• **EXTRACTED TEXT**:
## BEGIN
Hollywood History: Cedric Gibbons and The Academy Award

In all fairness, Cedric Gibbons deserves the title of both "Art Director" and "Designer" for  his early Hollywood contribution as the official art director of  over 150 films beginning as early as 1919.  After assisting art director Hugo Ballin he soon signed with MGM for a career that would span 32 years.  Due to a contractual stipulation with MGM - which gave him credit for every MGM picture released in the United States - he was noted as art director for 1,500 films by the time he retired in 1956.

Apropos for this weekend, Mr. Cedric Gibbons is credited for overseeing the design of the Academy Award statuette in 1929 - this would be an award that he himself would be nominated for 39 times, winning 11 Oscars for films such as Pride and Prejudice (1940), Little Women (1949), An American in Paris (1951), and Somebody Up There Likes Me (1957).

The Oscar, officially named the Academy Award of Merit, stands 13 1/2 inches tall and weighs 8 1/2 pounds and still remains true to the original design by Cedric Gibbons.
## END
• **AIM OF THE TASK**: Write out the Cedric Gibbons piece again from "In all fairness, Cedric" up to and including "Likes Me (1957).", swapping "MGM" for "Metro-Goldwyn-Mayer" each time it shows up.

• **DATA LINES**:
## BEGIN
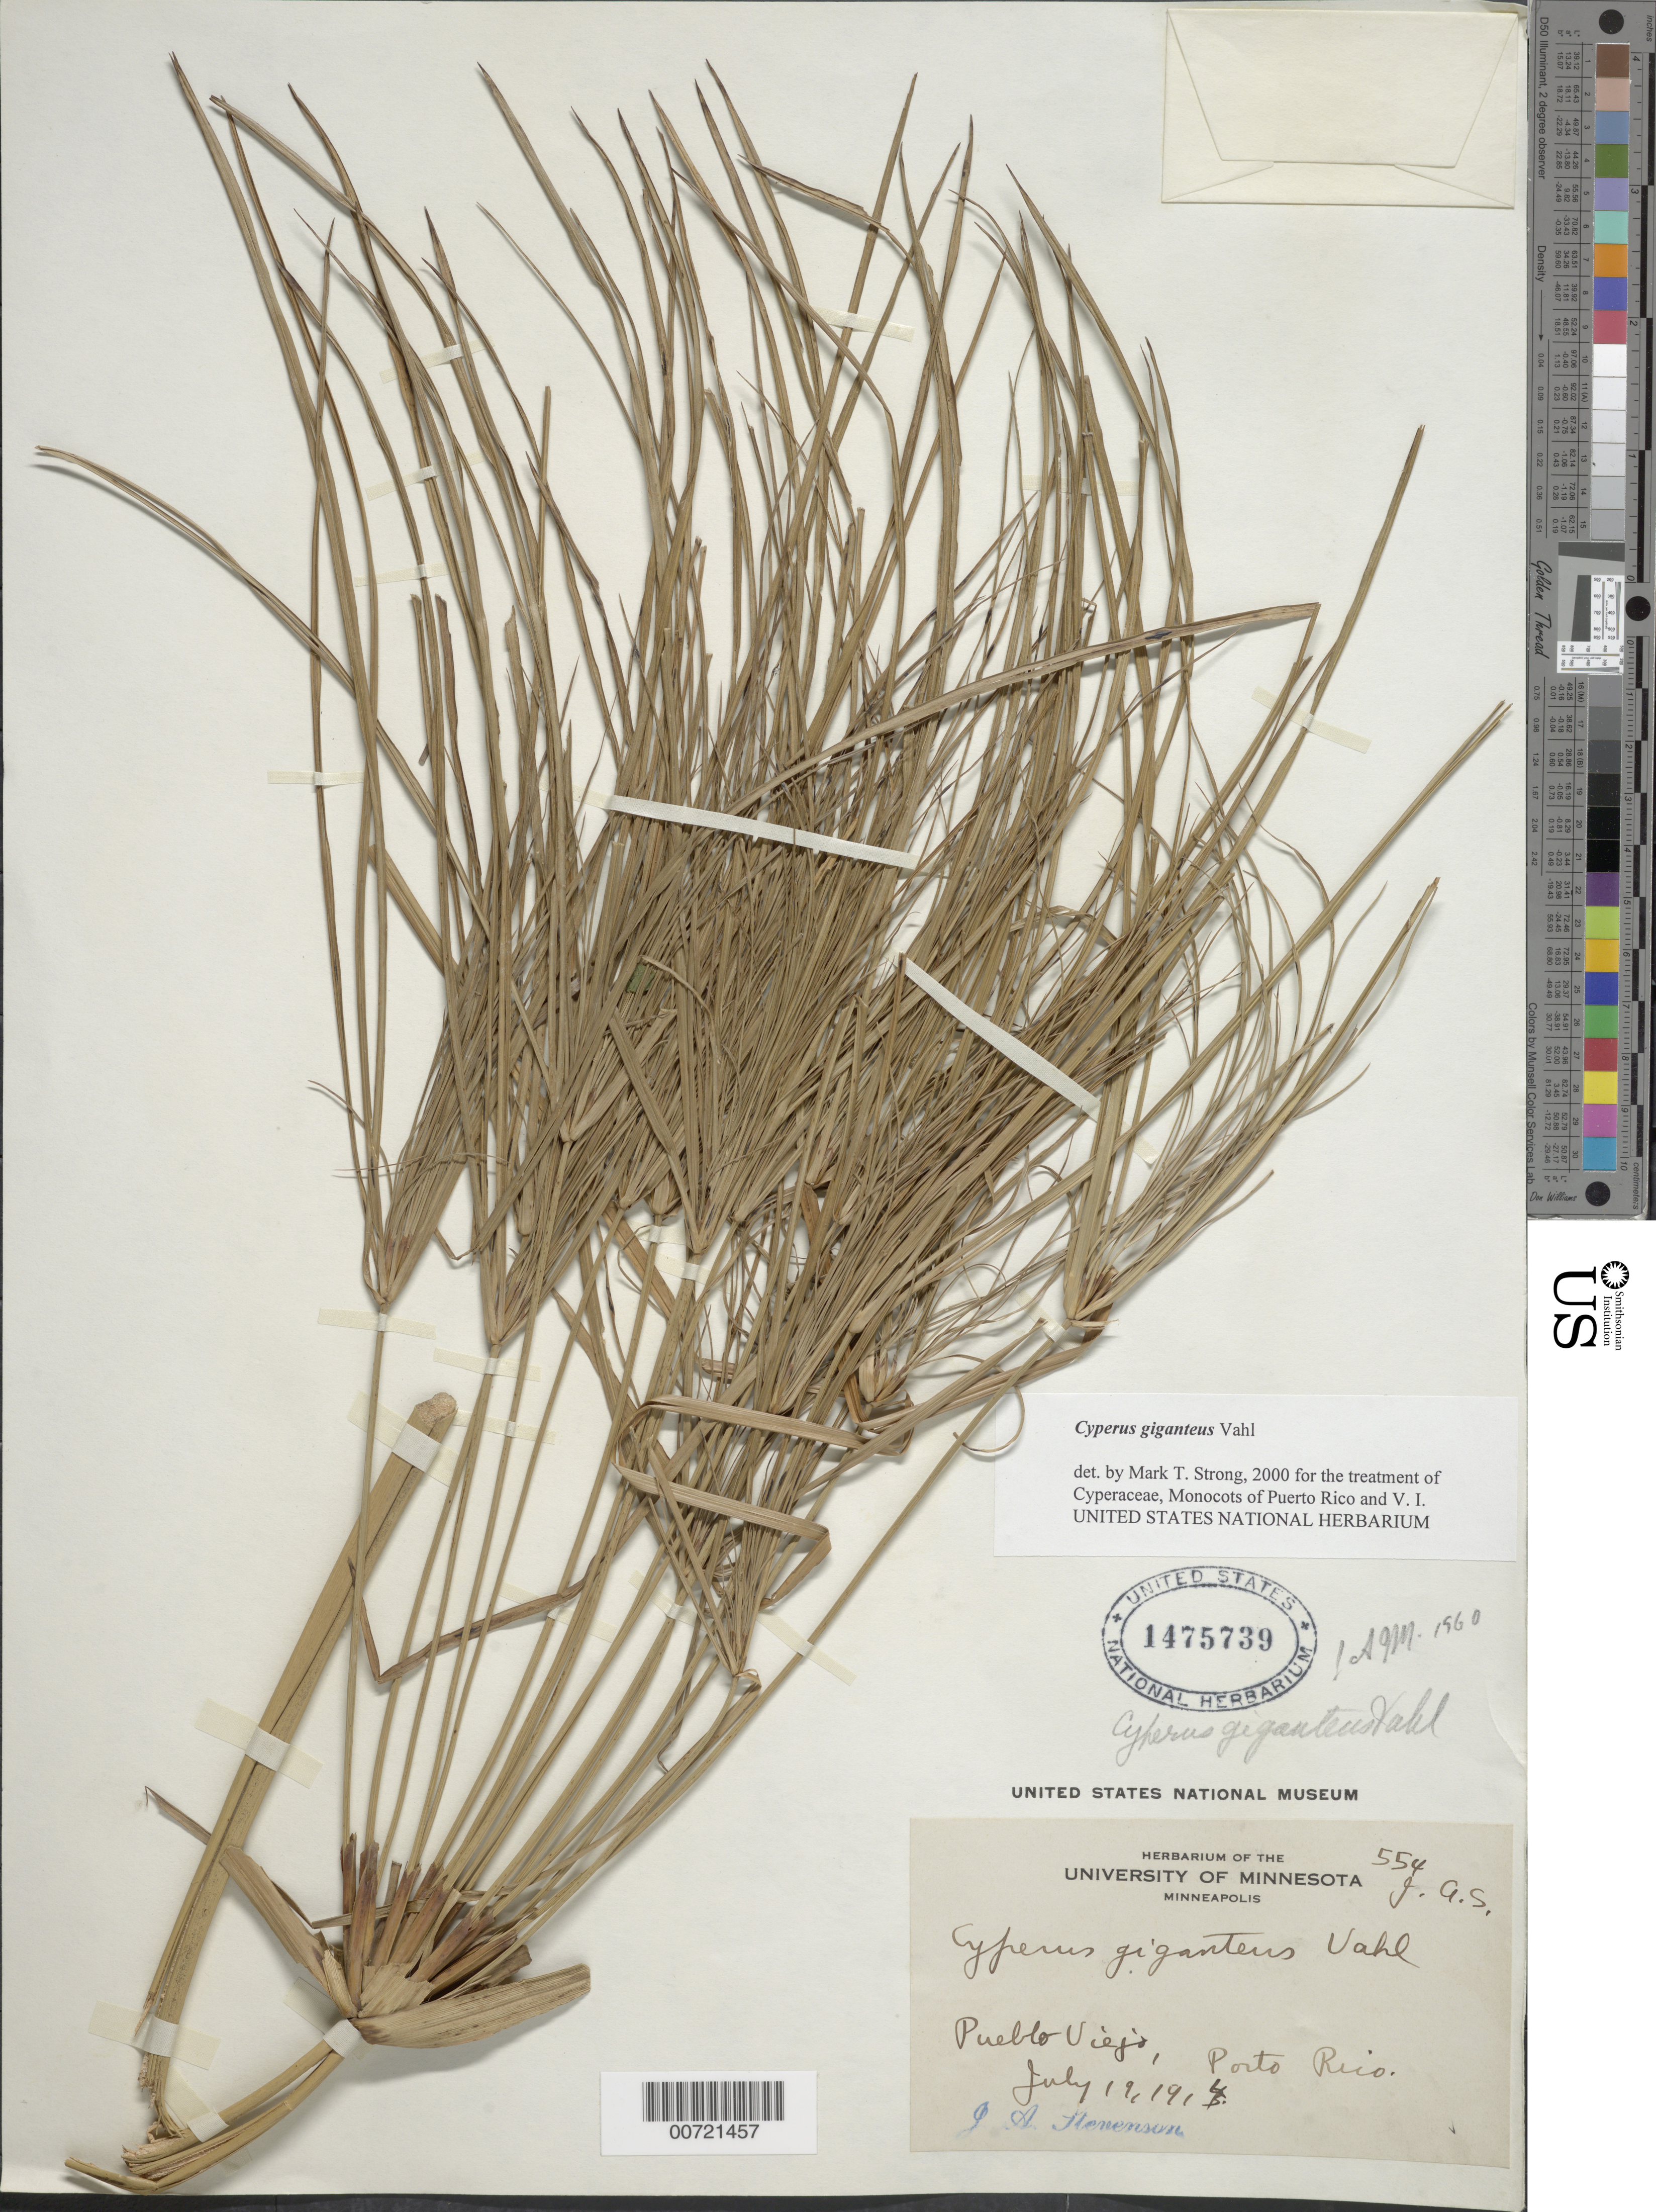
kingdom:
## END
• **WRITTEN RESPONSE**:
In all fairness, Cedric Gibbons deserves the title of both "Art Director" and "Designer" for  his early Hollywood contribution as the official art director of  over 150 films beginning as early as 1919.  After assisting art director Hugo Ballin he soon signed with Metro-Goldwyn-Mayer for a career that would span 32 years.  Due to a contractual stipulation with Metro-Goldwyn-Mayer - which gave him credit for every Metro-Goldwyn-Mayer picture released in the United States - he was noted as art director for 1,500 films by the time he retired in 1956.

Apropos for this weekend, Mr. Cedric Gibbons is credited for overseeing the design of the Academy Award statuette in 1929 - this would be an award that he himself would be nominated for 39 times, winning 11 Oscars for films such as Pride and Prejudice (1940), Little Women (1949), An American in Paris (1951), and Somebody Up There Likes Me (1957).